I really hope she can help me because I'm seeing clearly now that what I need is a miracle. I need a miraculous intervention from the Lord, and I am open to whatever venue He would like to use. I'll accept a miraculous healing in my sleep, from a doctor, from a drug, from a diet, from a supplement, and/or from a lifestyle. I will accept whatever He is willing to give however He is willing to give it (whenever He is willing to give it) because if I insist upon it coming to me in a particular way, I may end up dead rather than well.

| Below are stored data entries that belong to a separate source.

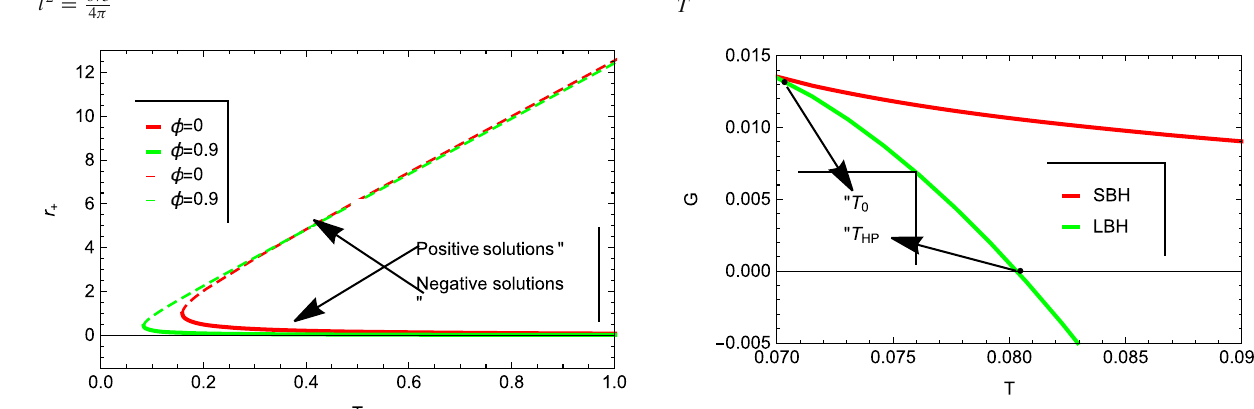
Fig. 8 Plot of the temperature w.r.t deflection angle for b = 10 and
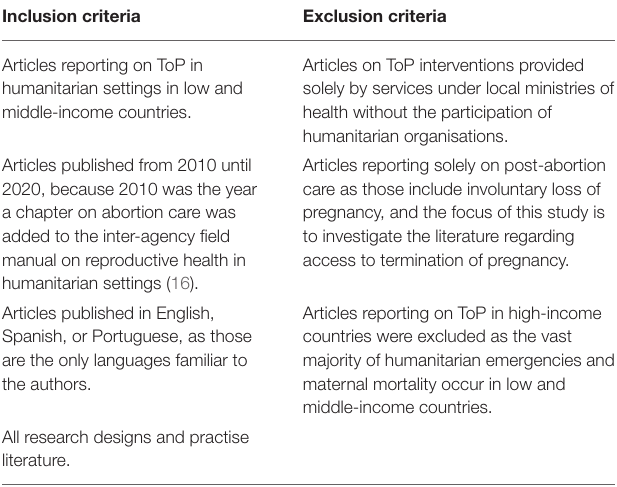
TABLE 1 | Eligibility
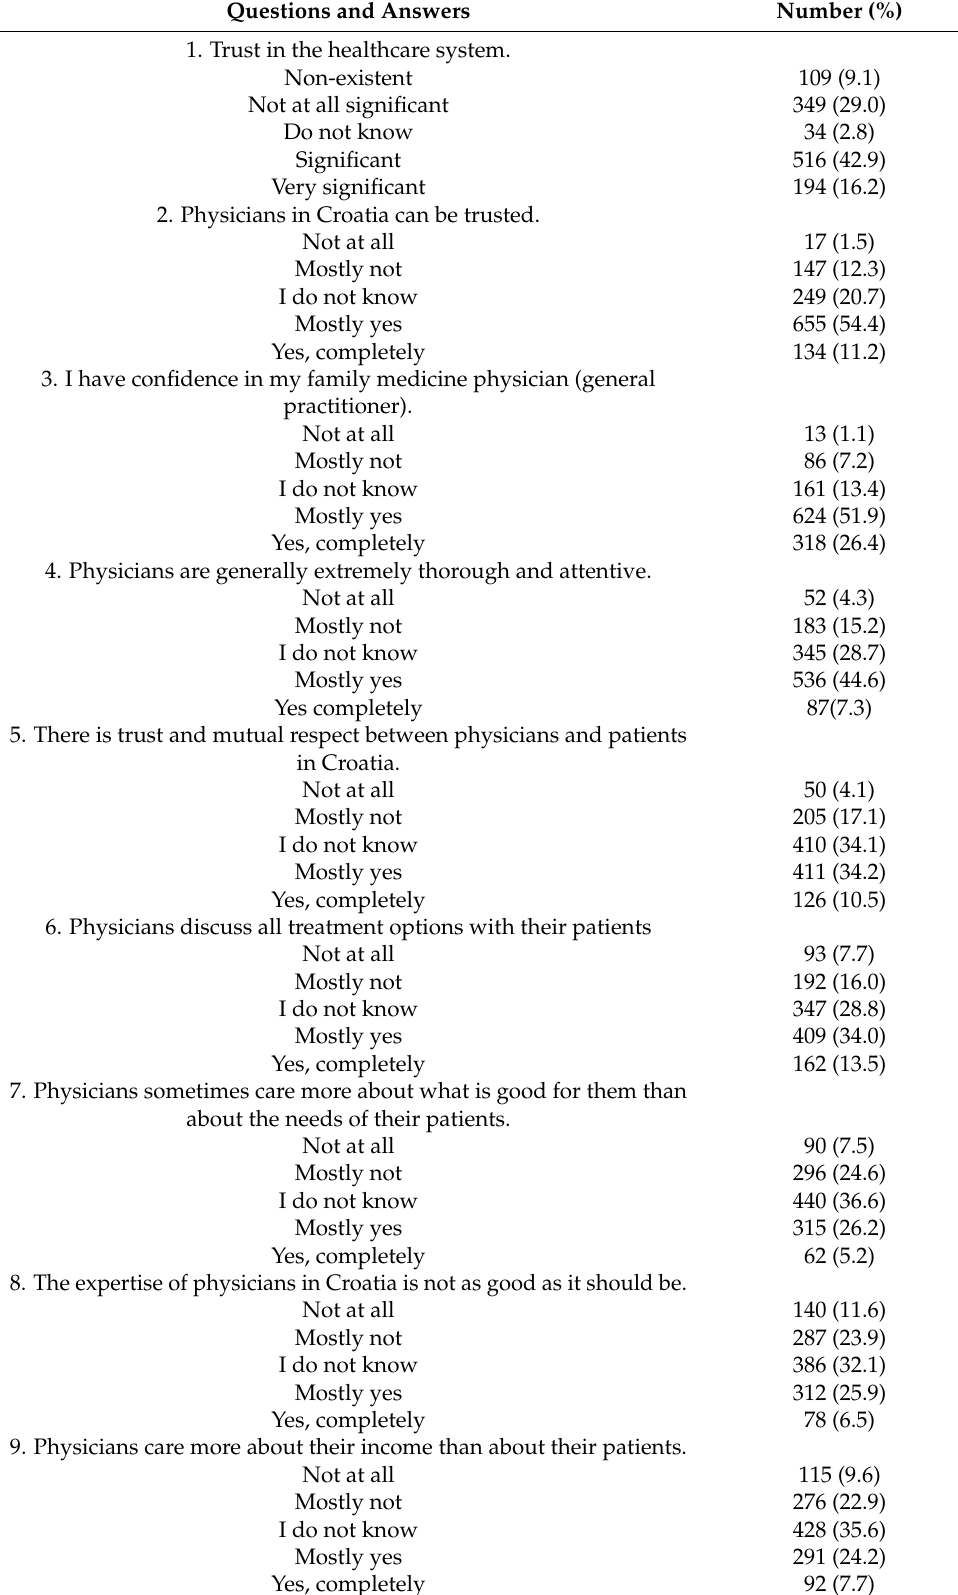
Table 4. Distribution of respondents ’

And I don't think the plan is for me to end up dead. I don't believe that God is penning a tragedy here. I believe that He is instead scripting an adventure that ends in restoration and a happily ever after. Yet, I find that I can be happy today in spite of the uncertainty of tomorrow. My new plan may fail like all of the rest of my seemingly well-conceived plans, but I can always be happy in Jesus and trust that if this plan fails, the Lord is working something out here that is too wonderful for me to comprehend, and I can trust Him to guide me safely to the next course of action. I can be happy in sickness and in health. I can be happy in plenty or in poverty. I can be happy hungry or full. I can be happy because Jesus Himself is my satisfaction, and He is enough.
I think this latest change of plan is a gift. Goat milk may not be an option for awhile, but after three weeks of being truly hungry, I am enjoying feeling satisfied, and the food is absolutely delicious! I hope and pray my body doesn't betray me further by rejecting this new effort. I hope healing is just around the corner. I hope that this time next year, I can look back smiling and reflecting on how far I've come. But most of all, I hope that God's purposes and plans are accomplished in this--every last one. All of the purposes He has for me, for my family, for my friends, for my church, for the strangers who hear of or read my story are worth it. The hunger, the pain, the grief, the fear, even my life is a worthy price if it works for your good, Reader, and the greatest good I know is God's glory. Beautifully, mysteriously, He has intertwined His glory with our good and happiness so tightly that one does not exist without the other. How cool is that?
John Piper, one of the greatest Christian teachers of our time, puts it like this--"God is most glorified in us when we are most satisfied in Him." I hope you take time to revel in the person, the grace and beauty of our Lord Jesus Christ as you so kindly beseech Him on my behalf, for He is the key to "happily ever after" for all in this life and the next.